Where is the data?

data science
analyses
9-1-1
data lineage
Author

Tony Dunsworth, Ph.D.

Published

May 3, 2026

Thoughts on data in the 9-1-1 centre.

Back in January of this year, I went to the National Emergency Number Association’s (NENA) Standards and Best Practices Conference in New Orleans, Louisiana. While I was there, I listened to a panel presentation with several members of the vendor community concerning AI use in centres. The moderator and some of the audience members asked several questions about data, specifically who owns it and who can use the data and how can these companies use it.

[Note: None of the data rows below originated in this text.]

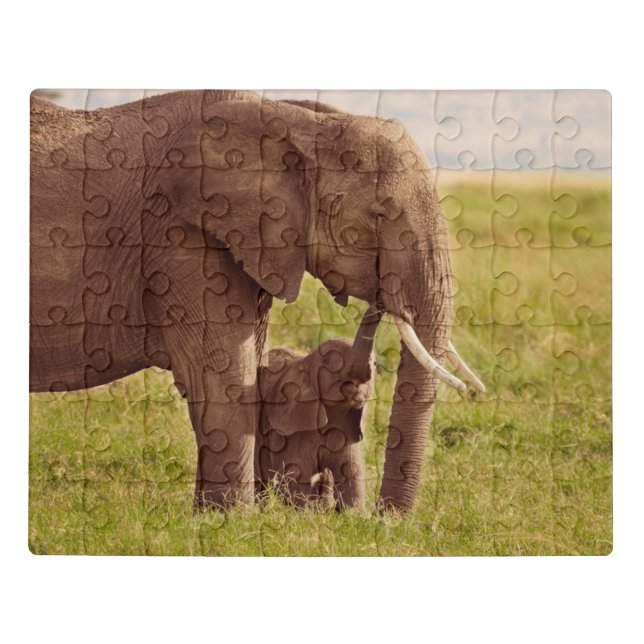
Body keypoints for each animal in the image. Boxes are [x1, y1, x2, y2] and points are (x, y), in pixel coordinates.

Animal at [256, 313, 376, 510]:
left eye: (375, 364)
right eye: (328, 361)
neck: (306, 361)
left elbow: (351, 473)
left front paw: (353, 514)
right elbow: (299, 476)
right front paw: (302, 513)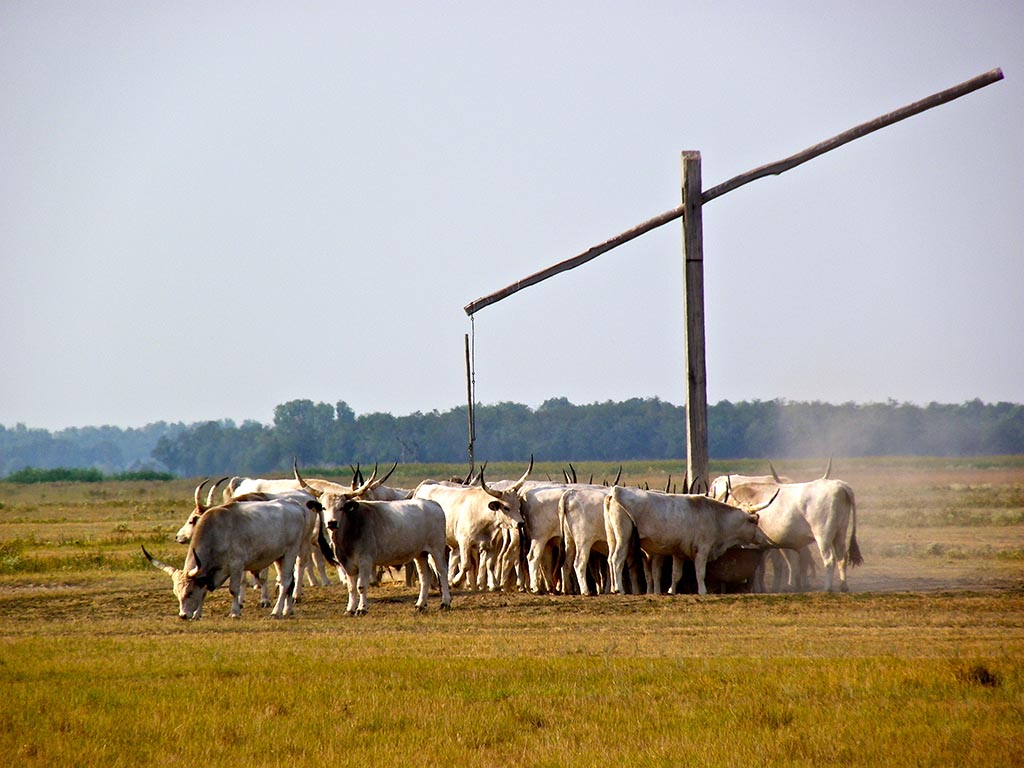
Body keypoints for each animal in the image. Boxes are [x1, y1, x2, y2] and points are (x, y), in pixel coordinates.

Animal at [142, 492, 314, 619]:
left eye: (189, 592)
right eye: (176, 593)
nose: (183, 615)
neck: (216, 533)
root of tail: (294, 504)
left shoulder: (236, 566)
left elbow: (234, 590)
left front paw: (234, 612)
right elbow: (204, 591)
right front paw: (197, 614)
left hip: (291, 553)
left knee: (285, 582)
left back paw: (276, 611)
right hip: (279, 557)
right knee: (289, 582)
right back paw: (287, 610)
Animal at [313, 496, 451, 615]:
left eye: (341, 508)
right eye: (323, 508)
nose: (332, 523)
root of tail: (432, 503)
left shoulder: (365, 560)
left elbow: (361, 586)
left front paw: (361, 609)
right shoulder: (347, 564)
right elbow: (351, 587)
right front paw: (350, 609)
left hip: (436, 548)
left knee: (442, 572)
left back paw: (445, 603)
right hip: (420, 553)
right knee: (424, 576)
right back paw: (420, 605)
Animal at [414, 458, 533, 590]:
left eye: (518, 505)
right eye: (506, 508)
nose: (520, 523)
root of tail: (424, 486)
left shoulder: (491, 545)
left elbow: (490, 564)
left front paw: (493, 584)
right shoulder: (464, 542)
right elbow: (466, 565)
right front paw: (456, 581)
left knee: (453, 556)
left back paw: (448, 580)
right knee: (434, 561)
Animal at [604, 487, 776, 596]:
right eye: (754, 522)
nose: (763, 538)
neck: (715, 517)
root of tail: (617, 491)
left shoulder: (679, 553)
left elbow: (676, 574)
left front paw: (671, 591)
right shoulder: (703, 549)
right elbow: (700, 572)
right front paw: (703, 591)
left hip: (612, 538)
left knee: (610, 559)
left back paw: (613, 588)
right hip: (624, 538)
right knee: (617, 559)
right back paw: (619, 588)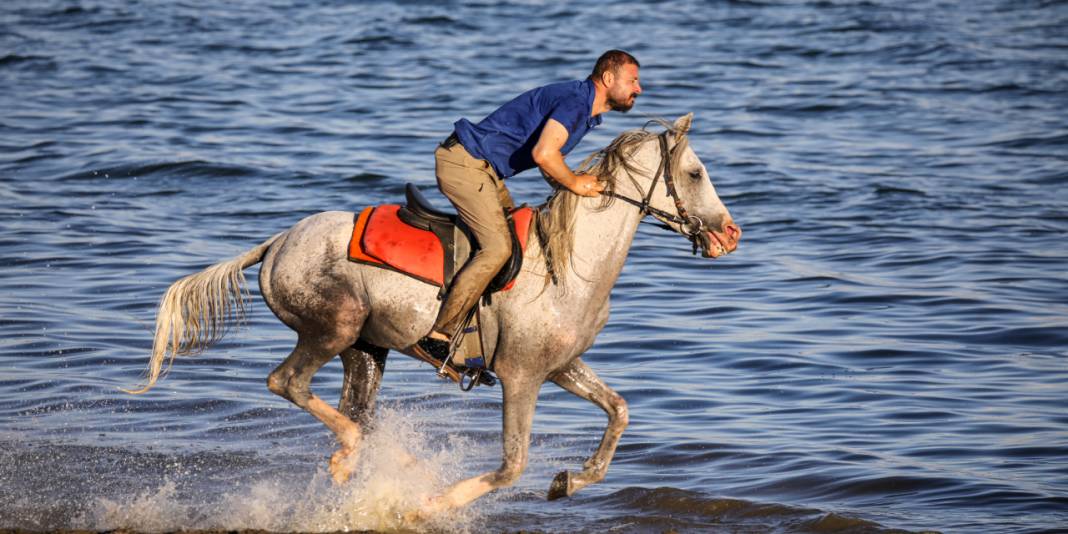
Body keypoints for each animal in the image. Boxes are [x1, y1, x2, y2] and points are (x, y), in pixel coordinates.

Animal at [127, 114, 743, 514]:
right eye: (695, 173)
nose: (730, 233)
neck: (570, 265)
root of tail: (277, 243)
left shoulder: (561, 367)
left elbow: (619, 412)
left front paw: (568, 481)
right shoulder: (520, 377)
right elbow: (512, 464)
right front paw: (433, 504)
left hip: (366, 351)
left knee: (356, 414)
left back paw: (362, 464)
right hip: (333, 330)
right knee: (288, 383)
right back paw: (359, 461)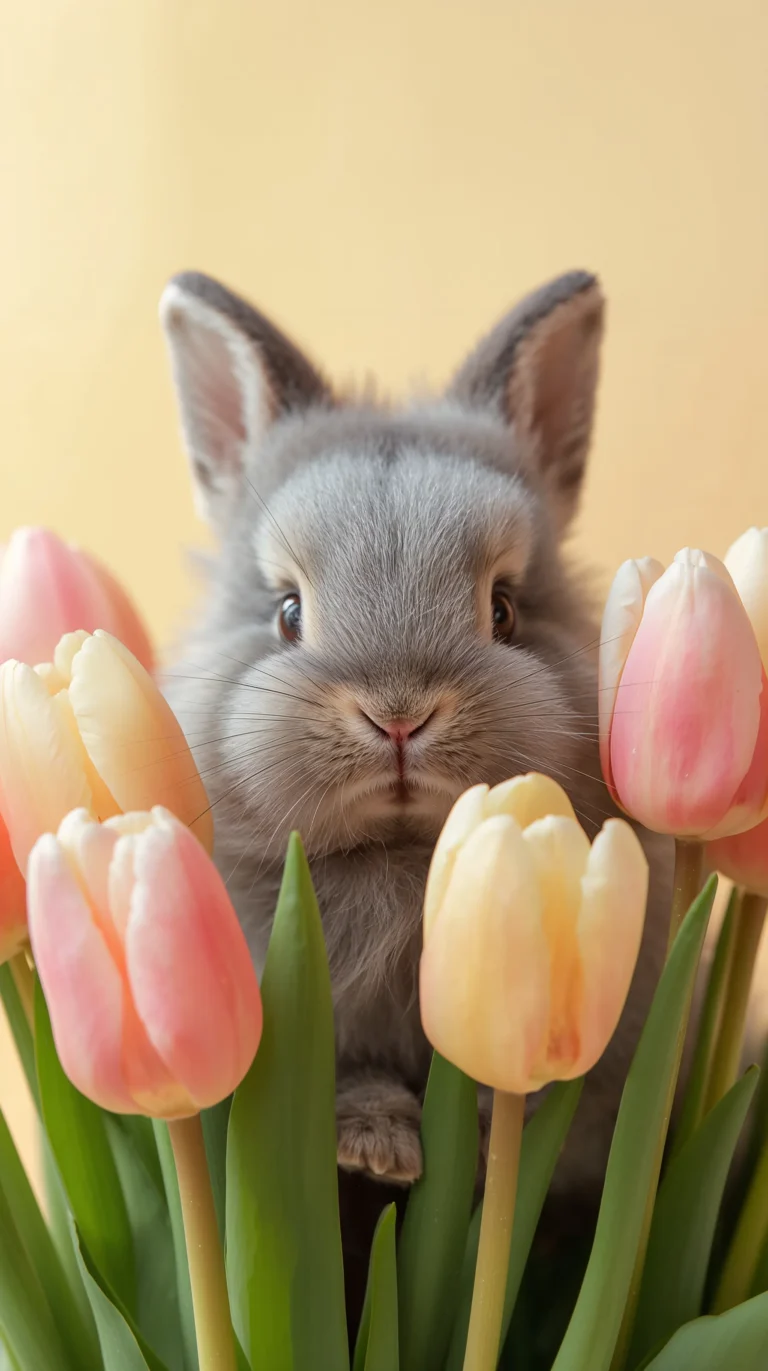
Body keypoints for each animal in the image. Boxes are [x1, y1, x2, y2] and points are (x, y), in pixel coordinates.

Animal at [159, 267, 672, 1203]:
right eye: (287, 612)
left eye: (504, 610)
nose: (398, 714)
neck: (400, 856)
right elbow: (351, 1077)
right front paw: (378, 1152)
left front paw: (482, 1138)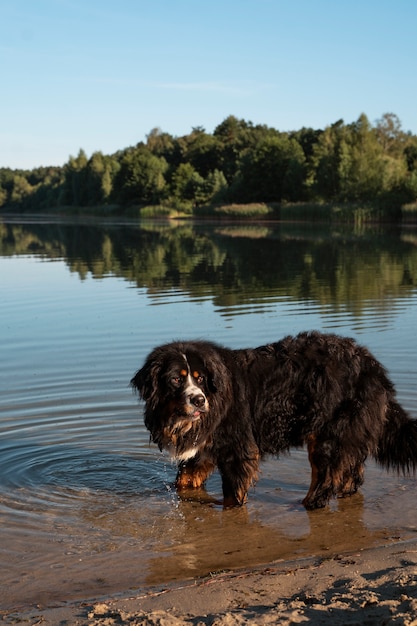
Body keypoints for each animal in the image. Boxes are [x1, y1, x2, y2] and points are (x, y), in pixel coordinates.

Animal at [130, 332, 416, 508]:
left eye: (200, 379)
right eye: (176, 379)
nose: (199, 400)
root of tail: (371, 366)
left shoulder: (237, 448)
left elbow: (232, 494)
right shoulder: (204, 449)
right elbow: (184, 480)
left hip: (329, 433)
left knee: (325, 478)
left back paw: (307, 504)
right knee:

The panelists’ answers were very similar, “look at your contract”. The answer is correct. However, it also implies something important. It implies that contracts are being signed without a clear understanding of data ownership and use. I came away from the conference thinking that there is a gap in the industry regarding an understanding of data. This was amplified when I filed paperwork to create a new working group in NENA to create an informational document about data ownership, data governance, and data management. The first response from the committee that evaluated my request suggested that the working group wasn’t necessary because the GIS groups had already docmented their data requirements and standards. The feedback implied that GIS was the only data in the industry.

I believe that the entire process underscored the need for better data literacy, data management practices, and data governance principles in 9-1-1 centres. Thankfully, my working group has been approved and will be moving forward some time in the future. Ironically, most of the first volunteers willing to join this working group and help build the charter are from the GIS community.

So what data exists and where is it?

Data, data, everywhere but not a row to analyse. Well, that’s partially true. There is tonnes of data in 9-1-1 centres. Every call generates data. We already have a lot of data built in also. Every unit, every map point, everything is data in the centre. The first step is recognizing that the data is there. For example, when a call comes into the centre, we start with the phone number and depending on whether it’s a cell call, a VOIP call, or a landline call, we have some form of location data. For landline and VOIP calls, we have the ANI/ALI, Automated Number Indicator/Automated Location Indicator, which gives us the registered address for that specific number. For cell calls, depending on the technology available, we can get triangulated location data. Some people use apps that also will increase the accuracy of the location data. As we start talking to the caller, we gather more data about the caller, a call-back number, and start working on the reason for the call. Once we have the basic data, we start sending units to the scene. We determine the units by using data from their locations, their statuses, and their capabilities. We want to match the right resources to the call for service while minimizing the transit time to get there. While those units are en route, we may stay on the line with the caller to gather even more data. Every action and comment associated with the service calls is timestamped. We can use that to understand how well we are doing our jobs.

Because there are humans in the mix, we already know that we have to look carefully at that data before we make statements about it. For example, when we work with our vendor friends who want to add AI into products to help us serve the public better, we have to ensure that the data they are using is clean, accurate, and free of potential problems such as protected health information (PHI) or personally identifiable information (PII). We also have to ensure that the data is being used in a way that is ethical and respects the privacy of our callers. This is where data management and data governance come into play. We need to have clear policies and procedures in place for how we collect, store, and use data in our centres. We also need to ensure that our staff are trained on these policies and procedures so that they understand the importance of data management and data governance.

So that’s what I’m talking about

This is why I want to work on documents that help centre management be better educated about data. So I want to start with data literacy, understanding what data is and what data they possess. After that, I would like to discuss data lineage. I think that centre managers need to understand the data lifecycle from generation to use. Once we have those foundations built, I think we should move into data management and data governance.